[Records taken from a dataset]
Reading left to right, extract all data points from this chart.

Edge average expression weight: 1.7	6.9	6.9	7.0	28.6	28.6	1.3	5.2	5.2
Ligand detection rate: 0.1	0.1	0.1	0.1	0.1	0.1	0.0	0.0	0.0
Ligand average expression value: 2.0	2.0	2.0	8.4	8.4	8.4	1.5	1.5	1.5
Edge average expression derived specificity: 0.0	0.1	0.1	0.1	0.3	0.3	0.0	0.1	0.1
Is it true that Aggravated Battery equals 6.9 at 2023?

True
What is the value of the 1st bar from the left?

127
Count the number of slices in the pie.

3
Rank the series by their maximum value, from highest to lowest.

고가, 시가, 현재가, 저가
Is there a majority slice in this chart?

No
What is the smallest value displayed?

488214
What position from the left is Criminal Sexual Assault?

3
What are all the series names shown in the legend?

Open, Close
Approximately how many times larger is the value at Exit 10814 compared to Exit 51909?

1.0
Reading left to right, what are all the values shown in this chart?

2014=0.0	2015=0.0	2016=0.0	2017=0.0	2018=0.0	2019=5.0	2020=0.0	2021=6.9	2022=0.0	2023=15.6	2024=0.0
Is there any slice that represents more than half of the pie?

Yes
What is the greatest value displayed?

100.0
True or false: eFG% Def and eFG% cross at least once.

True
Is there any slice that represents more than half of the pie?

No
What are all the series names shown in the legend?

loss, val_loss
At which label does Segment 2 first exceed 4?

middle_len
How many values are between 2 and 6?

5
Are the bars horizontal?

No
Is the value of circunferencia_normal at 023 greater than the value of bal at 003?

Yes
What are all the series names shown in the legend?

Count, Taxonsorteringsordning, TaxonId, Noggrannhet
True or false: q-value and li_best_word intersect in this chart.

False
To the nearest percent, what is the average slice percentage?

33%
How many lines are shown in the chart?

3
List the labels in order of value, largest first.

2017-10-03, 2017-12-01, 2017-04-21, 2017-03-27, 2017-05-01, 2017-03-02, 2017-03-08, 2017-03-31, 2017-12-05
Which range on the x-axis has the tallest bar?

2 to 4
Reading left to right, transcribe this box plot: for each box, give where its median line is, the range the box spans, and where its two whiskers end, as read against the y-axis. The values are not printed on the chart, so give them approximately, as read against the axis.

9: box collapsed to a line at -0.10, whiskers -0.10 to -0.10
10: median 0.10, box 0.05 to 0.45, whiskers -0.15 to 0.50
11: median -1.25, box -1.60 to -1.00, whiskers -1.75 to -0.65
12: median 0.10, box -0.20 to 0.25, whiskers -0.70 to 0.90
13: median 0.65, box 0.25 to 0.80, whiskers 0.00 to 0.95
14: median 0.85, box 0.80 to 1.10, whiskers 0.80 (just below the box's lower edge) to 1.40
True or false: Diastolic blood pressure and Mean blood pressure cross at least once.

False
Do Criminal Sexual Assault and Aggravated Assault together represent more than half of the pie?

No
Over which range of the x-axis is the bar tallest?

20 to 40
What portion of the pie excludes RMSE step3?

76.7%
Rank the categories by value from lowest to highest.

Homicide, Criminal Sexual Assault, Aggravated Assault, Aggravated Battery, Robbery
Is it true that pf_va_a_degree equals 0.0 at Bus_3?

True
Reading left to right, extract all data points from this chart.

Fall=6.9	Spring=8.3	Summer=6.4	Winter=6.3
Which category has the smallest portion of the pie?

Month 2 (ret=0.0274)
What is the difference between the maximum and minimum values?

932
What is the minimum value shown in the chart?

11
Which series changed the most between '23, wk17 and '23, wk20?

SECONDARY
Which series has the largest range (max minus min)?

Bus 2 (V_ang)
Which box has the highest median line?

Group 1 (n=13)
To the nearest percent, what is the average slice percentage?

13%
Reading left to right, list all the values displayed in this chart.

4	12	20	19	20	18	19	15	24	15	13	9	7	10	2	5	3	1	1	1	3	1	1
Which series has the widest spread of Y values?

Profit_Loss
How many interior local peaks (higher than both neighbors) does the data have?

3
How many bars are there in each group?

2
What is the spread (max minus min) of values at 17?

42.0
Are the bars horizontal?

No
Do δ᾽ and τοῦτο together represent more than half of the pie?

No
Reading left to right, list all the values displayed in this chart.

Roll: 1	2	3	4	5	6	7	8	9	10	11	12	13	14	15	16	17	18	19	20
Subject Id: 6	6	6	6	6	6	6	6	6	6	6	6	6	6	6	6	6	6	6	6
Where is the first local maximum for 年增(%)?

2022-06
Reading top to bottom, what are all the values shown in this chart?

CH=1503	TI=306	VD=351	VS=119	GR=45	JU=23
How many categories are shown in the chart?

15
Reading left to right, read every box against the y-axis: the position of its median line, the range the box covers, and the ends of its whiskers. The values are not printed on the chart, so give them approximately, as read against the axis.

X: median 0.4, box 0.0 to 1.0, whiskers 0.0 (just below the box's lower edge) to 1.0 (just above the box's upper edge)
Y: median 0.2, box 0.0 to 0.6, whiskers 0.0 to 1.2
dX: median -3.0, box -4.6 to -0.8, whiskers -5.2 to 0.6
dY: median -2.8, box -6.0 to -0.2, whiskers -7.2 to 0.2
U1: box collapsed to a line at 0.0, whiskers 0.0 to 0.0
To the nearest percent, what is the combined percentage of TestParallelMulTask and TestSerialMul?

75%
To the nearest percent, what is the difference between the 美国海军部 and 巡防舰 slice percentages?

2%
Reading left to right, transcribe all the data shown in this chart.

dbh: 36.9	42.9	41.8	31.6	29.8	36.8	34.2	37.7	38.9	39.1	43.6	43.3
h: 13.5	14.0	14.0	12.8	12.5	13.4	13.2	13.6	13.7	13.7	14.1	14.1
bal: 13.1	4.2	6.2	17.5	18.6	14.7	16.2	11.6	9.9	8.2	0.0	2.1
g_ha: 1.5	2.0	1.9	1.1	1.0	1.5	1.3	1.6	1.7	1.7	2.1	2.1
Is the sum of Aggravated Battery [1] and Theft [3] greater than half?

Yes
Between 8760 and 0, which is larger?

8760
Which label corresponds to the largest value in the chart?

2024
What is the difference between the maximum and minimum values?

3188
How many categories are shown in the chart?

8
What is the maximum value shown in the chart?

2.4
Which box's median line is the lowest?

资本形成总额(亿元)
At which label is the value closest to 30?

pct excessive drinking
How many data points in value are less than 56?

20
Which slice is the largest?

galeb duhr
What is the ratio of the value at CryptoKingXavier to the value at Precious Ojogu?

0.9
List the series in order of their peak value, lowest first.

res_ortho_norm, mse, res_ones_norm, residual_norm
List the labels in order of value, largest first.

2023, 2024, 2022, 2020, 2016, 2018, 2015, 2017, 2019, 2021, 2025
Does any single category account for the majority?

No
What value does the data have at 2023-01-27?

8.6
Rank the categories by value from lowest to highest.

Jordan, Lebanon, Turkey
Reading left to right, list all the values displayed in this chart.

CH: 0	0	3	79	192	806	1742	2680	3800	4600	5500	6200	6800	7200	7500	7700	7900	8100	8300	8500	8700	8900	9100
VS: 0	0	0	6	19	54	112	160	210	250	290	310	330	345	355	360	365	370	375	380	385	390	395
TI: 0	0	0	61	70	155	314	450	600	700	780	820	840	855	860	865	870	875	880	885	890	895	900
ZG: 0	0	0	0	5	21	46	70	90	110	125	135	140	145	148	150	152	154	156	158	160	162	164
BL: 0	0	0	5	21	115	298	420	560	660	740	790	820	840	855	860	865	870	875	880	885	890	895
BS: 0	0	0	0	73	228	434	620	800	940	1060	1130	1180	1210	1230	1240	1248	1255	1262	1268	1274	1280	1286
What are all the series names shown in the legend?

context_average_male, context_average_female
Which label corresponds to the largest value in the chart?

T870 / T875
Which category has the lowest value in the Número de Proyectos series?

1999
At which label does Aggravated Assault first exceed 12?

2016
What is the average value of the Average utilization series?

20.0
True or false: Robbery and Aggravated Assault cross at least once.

> [Exercise] Return every line of the records above that contains the word "equals".

> [Exercise solution]
Is it true that Aggravated Battery equals 6.9 at 2023?
Is it true that pf_va_a_degree equals 0.0 at Bus_3?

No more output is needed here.